烧结条件对制备高结晶近化学计量比SiC纤维的影响

doi:10.15541/jim20240439

无机材料学报 ›› 2025, Vol. 40 ›› Issue (4): 405-414.DOI: 10.15541/jim20240439 CSTR: 32189.14.10.15541/jim20240439

烧结条件对制备高结晶近化学计量比SiC纤维的影响

苟燕子¹(), 康伟峰¹, 王堋人²

1.国防科技大学空天科学学院, 新型陶瓷纤维及其复合材料重点实验室, 长沙 410073
2.酒泉卫星发射中心, 兰州 732750

收稿日期:2024-10-18 修回日期:2024-11-18 出版日期:2025-04-20 网络出版日期:2024-11-25
作者简介:苟燕子(1984-), 副研究员. E-mail: y.gou2012@hotmail.com
基金资助:
国家自然科学基金(52272100);湖南省自然科学基金面上项目(2022JJ30662);新型陶瓷纤维及其复合材料重点实验室基金项目(WDZC20215250507);核反应堆技术全国重点实验室(中国核动力研究设计院)基金(KGSW-0324-0301-08)

Influence of Sintering Conditions on Preparation of Nearly Stoichiometric SiC Fibers with Highly Crystalline Microstructure

GOU Yanzi¹(), KANG Weifeng¹, WANG Pengren²

1. Science and Technology on Advanced Ceramic Fibers and Composites Laboratory, College of Aerospace Science and Engineering, National University of Defense Technology, Changsha 410073, China
2. Jiuquan Satellite Launch Center, Lanzhou 732750, China

Received:2024-10-18 Revised:2024-11-18 Published:2025-04-20 Online:2024-11-25
About author:GOU Yanzi (1984-), associate professor.

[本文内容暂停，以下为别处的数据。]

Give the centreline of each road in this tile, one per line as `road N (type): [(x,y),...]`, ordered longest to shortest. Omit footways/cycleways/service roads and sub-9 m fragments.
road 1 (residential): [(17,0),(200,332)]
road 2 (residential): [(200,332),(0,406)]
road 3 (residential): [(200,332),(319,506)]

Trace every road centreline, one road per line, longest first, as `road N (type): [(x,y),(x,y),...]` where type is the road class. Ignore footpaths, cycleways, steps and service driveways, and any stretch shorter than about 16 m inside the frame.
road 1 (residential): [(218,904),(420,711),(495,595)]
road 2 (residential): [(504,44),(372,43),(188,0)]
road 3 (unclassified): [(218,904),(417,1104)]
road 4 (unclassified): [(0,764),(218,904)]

E-mail: y.gou2012@hotmail.com
Supported by:
National Natural Science Foundation of China(52272100);Natural Science Foundation of Hunan Province(2022JJ30662);Fund of Science and Technology on Advanced Ceramic Fibers and Composites Laboratory(WDZC20215250507);Fund of National Key Laboratory of Nuclear Reactor Technology of Nuclear Power Institute of China(KGSW-0324-0301-08)

摘要/Abstract

摘要：

细直径连续SiC纤维是先进陶瓷基复合材料的最佳增强纤维之一, 在航空航天和核工业领域具有重要的应用价值, 其中高结晶近化学计量比SiC纤维的耐温性能最好, 但是高温烧结条件对该纤维元素组成与微观结构的影响规律还不清楚。本工作研究了烧结温度和时间对纤维中SiC_xO_y相分解、晶粒长大以及纤维致密化的影响规律, 发现SiC_xO_y相分解和纤维的致密化过程均是由表层逐渐向芯部进行, 并且只有在适当的烧结温度(1800 ℃)下, 才能通过生长β-SiC晶粒来弥补SiC_xO_y相分解产生的孔隙缺陷, 最终实现纤维的致密化。值得注意的是, 过高的烧结温度会造成β-SiC晶粒分解。虽然延长烧结时间有助于消除纤维中的残余氧, 但会使β-SiC晶界处的石墨相变得更加集中, 且纤维芯部产生更多的孔隙缺陷。通过优化条件最终成功制备了致密的高结晶近化学计量比SiC纤维, 其组成为SiC_1.04O_0.02Al_<0.01, 纤维中的β-SiC晶粒均匀分布, 尺寸达到100~200 nm。纤维的拉伸强度和杨氏模量分别为1.88 GPa和373 GPa, 并且密度高达3.1 g/cm³。上述研究结果可以为进一步提升SiC纤维的综合性能奠定坚实的基础。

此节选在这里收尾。